+++ Data below +++

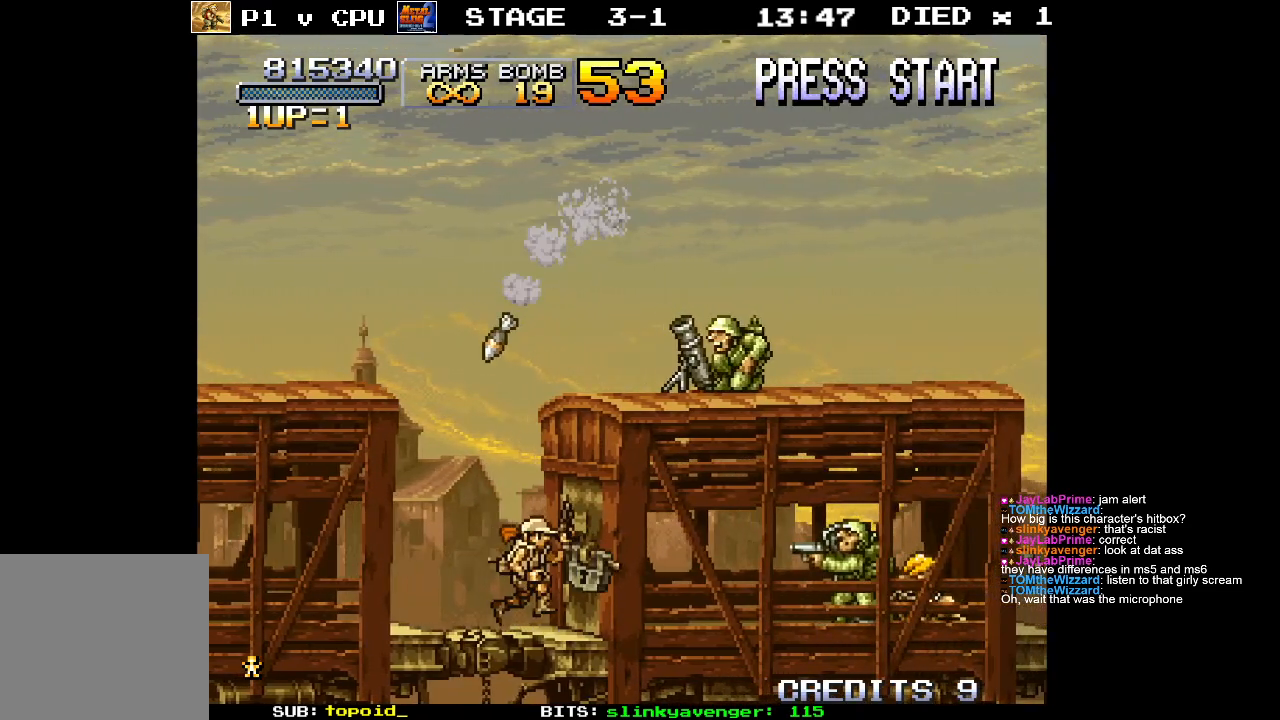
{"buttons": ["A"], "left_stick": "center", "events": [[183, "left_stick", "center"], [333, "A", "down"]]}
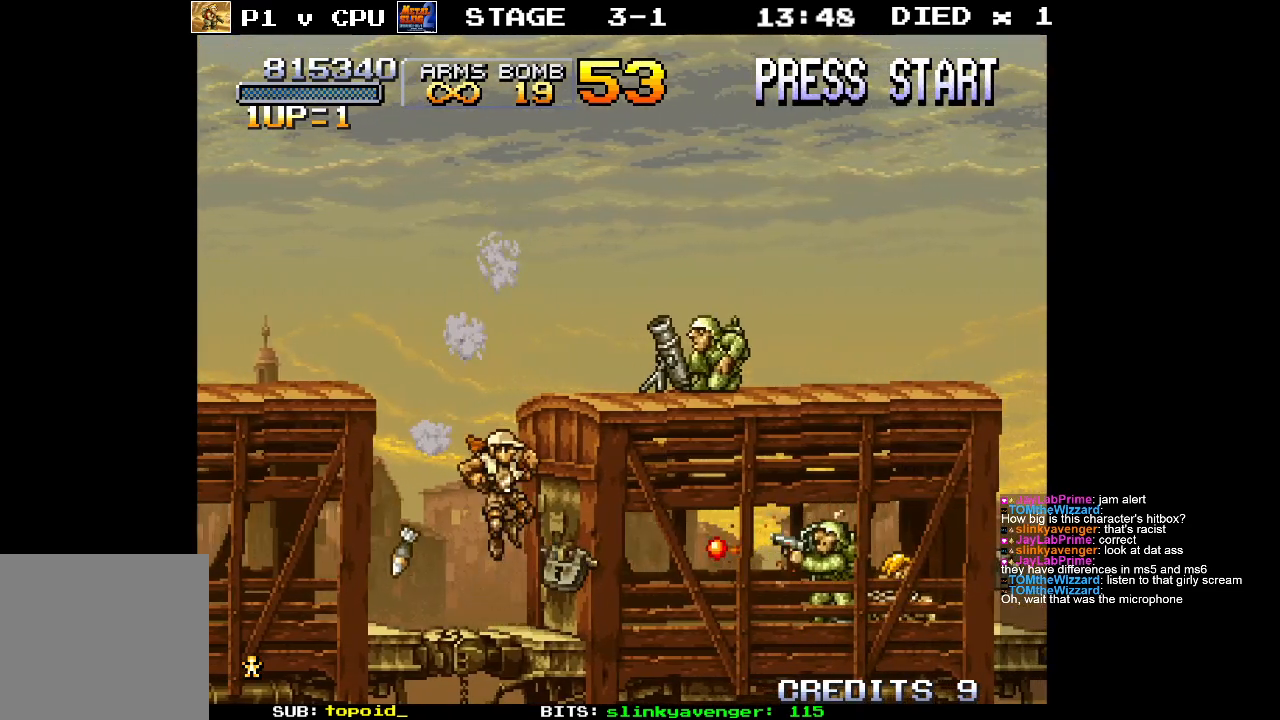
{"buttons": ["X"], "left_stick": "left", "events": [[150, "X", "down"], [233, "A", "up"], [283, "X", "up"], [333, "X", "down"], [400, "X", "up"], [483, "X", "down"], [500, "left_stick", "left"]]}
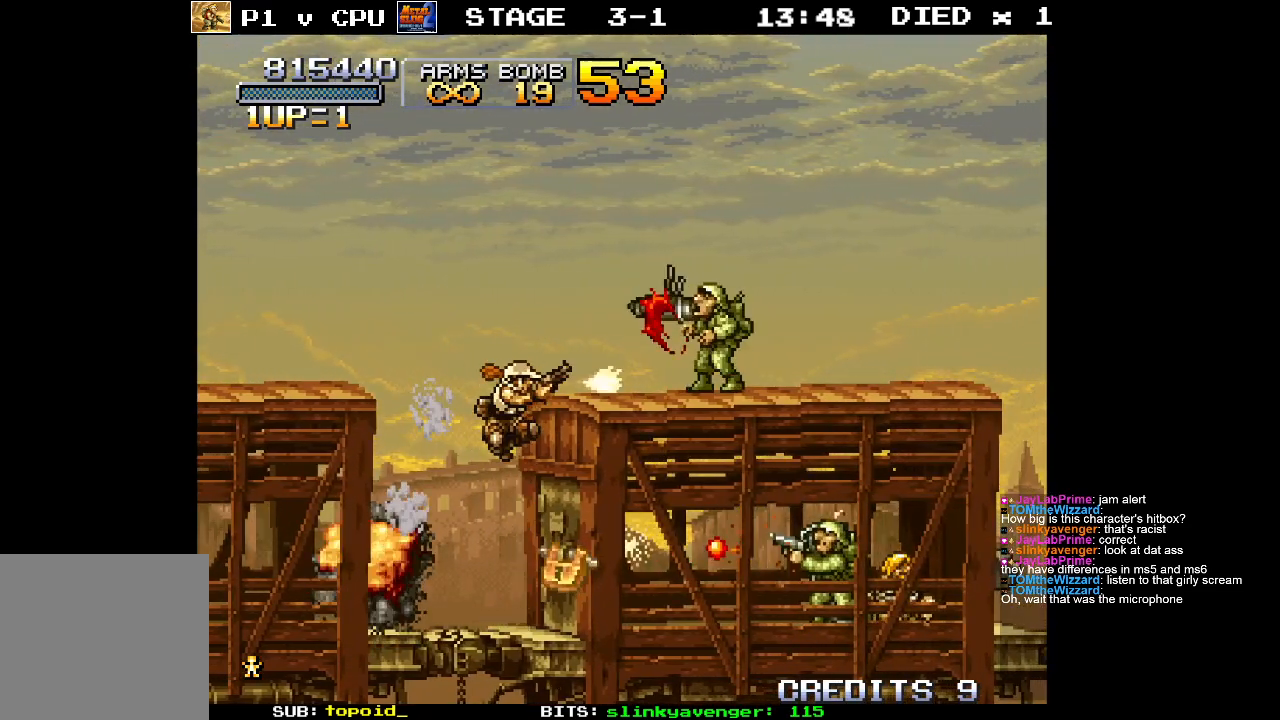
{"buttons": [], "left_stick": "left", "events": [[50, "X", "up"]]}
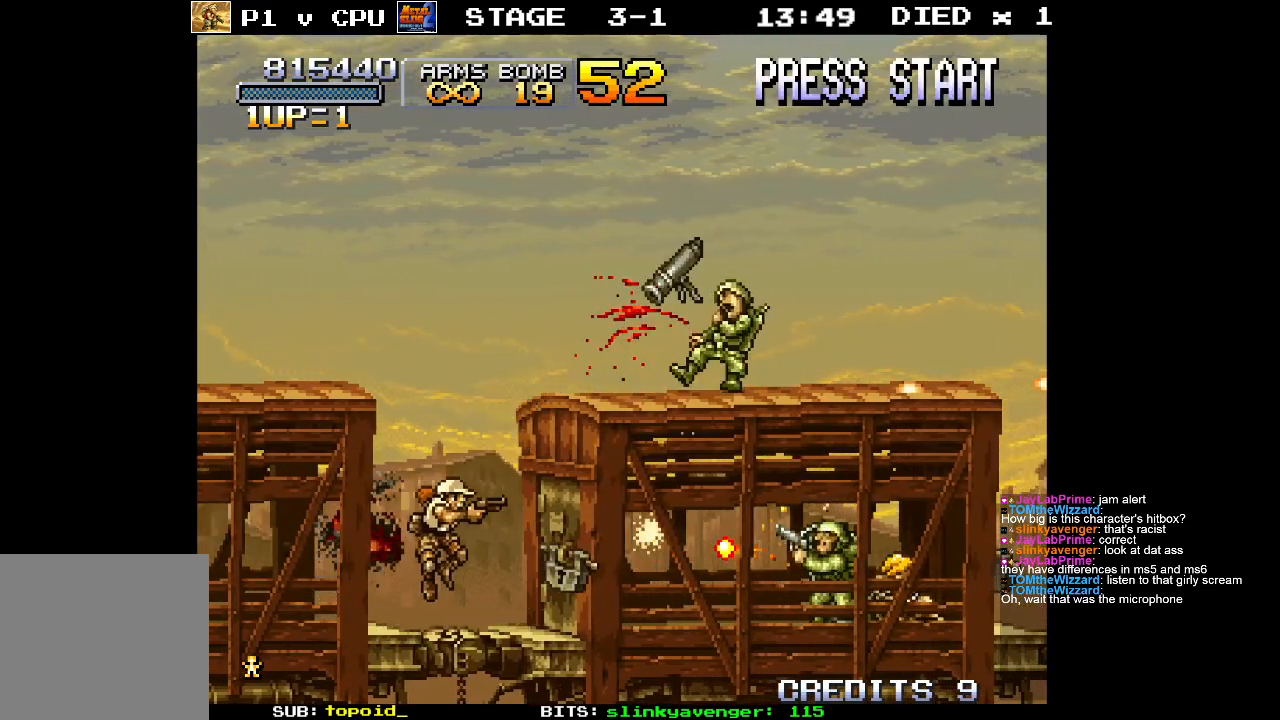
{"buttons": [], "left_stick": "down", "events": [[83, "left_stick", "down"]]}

+++

* Task description
Filter the listing above for the string "down" and copy every matching line.

* Response
{"buttons": ["A"], "left_stick": "center", "events": [[183, "left_stick", "center"], [333, "A", "down"]]}
{"buttons": ["X"], "left_stick": "left", "events": [[150, "X", "down"], [233, "A", "up"], [283, "X", "up"], [333, "X", "down"], [400, "X", "up"], [483, "X", "down"], [500, "left_stick", "left"]]}
{"buttons": [], "left_stick": "down", "events": [[83, "left_stick", "down"]]}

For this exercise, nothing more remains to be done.